His recent performances suggest that Bravo has shaken off the early season rust and is starting to come into his own. The young player is looking like he is settling into his new home and his new locker room, and is growing in confidence. While that process has been building over the past few months, the last few games in particular have stood out as impressive signs of growth.

It started to really be visible in Portland’s 2-1 win over Sporting Kansas City. After some early pressure from Johnny Russell, one of the most potent wingers in the league, Bravo did very well to limit the SKC man for most of the game. The second half in particular stands out, as Bravo was a key piece in limiting Sporting’s wingers and helping the backline defend Portland’s lead — wherein he tallied the most tackles plus interceptions for the Timbers on the night.

Bravo was once again solid in the Timbers’ next game at Houston. He did a commendable job of limiting Houston’s dangerous wingers, and helped to contribute to a new-look five-man backline for Portland that bent but didn’t break, keeping the game within reach for Portland.

He also notched his first Timbers assist by being an integral part of one of the cleanest looking counterattacking goals I think I’ve ever seen Portland score:

And last Saturday, while the Timbers didn’t score, Bravo turned in his strongest attacking performance yet. According to, he contributed ten shot-creating actions in that game (three more than Diego Valeri and Eryk Williamson) and completed twelve progressive passes (two more than Diego Chara and four more than Valeri). He was tops on the night for the Timbers in both those categories.

He put in another strong shift on both ends of the field, as evidenced by his defensive and attacking chalkboard. The triangles show his total defensive actions (tackles, interceptions, and recoveries), and the yellow-bordered squares are his key passes (passes that lead to shots) on the night:

He was all over the left side, doing all things for the Timbers- and doing them all quite well.

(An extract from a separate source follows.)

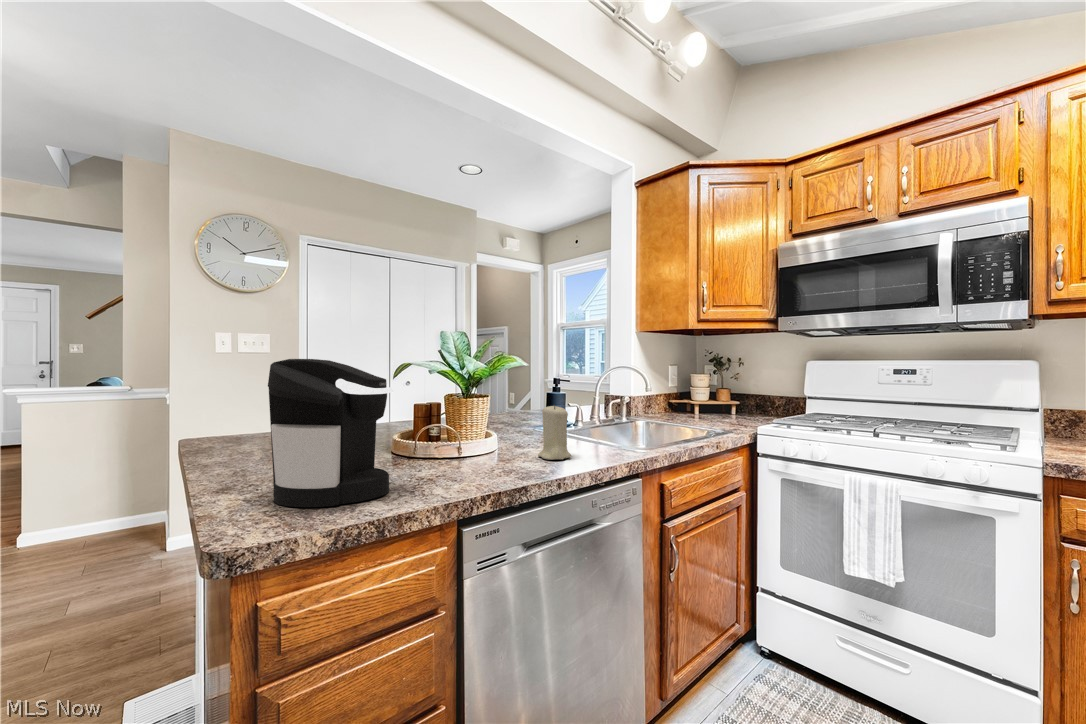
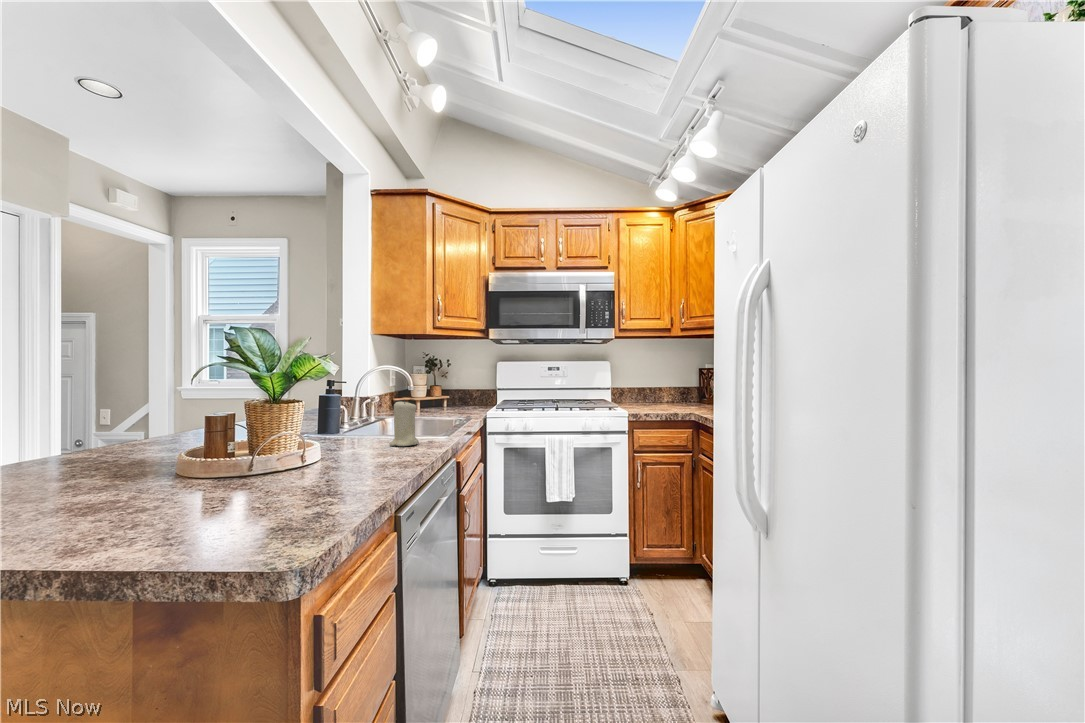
coffee maker: present [268,359,394,507] -> none [232,360,355,502]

Also, it needs to be said that Bravo has been an absolute iron man. Out of the 900 total minutes that Timbers have played in MLS, Bravo has been on the field for all but 51 of them. He’s started all ten of Portland’s MLS matches thus far, and has only been subbed off twice. His durability has no doubt contributed to his acclimation, and that kind of steadiness and consistency is much needed for a Timbers team that has juggled injuries and absences basically from the jump.

Even before his recent games, Bravo’s underlying numbers weren’t as bad as the eye test was suggesting. He was averaging in the 97th percentile or above among fullbacks in the league in the defensive categories of successful pressures, tackles, interceptions, and blocks. The big plays were just the ones that stuck in our brains though. Not for undue cause — any penalty given up by a defender is, um, not ideal. But even through those moments, Bravo was showing the flashes of talent that he was brought in for.

Bravo hasn’t reached the “one of the best fullbacks in the league” status that Merritt Paulson promised on twitter many months ago. He still shows a tendency for giving up some perplexing fouls in alarming areas, and will no doubt have to stay on top of his one-on-one defending in order to shut down the many dangerous wingers he will go up against in MLS. But he can grow in those areas. Most importantly, Bravo now looks the most settled and confident he has in a Timbers jersey.

Thus is the nature of sports, and the nature of soccer. Not all players will immediately run onto the field and light up the pitch. Even Sebastian Blanco needed a year before he started to look like Seba “Scores bangers when he wants” Blanco. Bravo appears to have gotten through his “Welcome to MLS” adjustment phase, and now truly looks like he is settling into the team and coming into his own. And for a Timbers team that is still looking to find its footing, it is a welcome sight.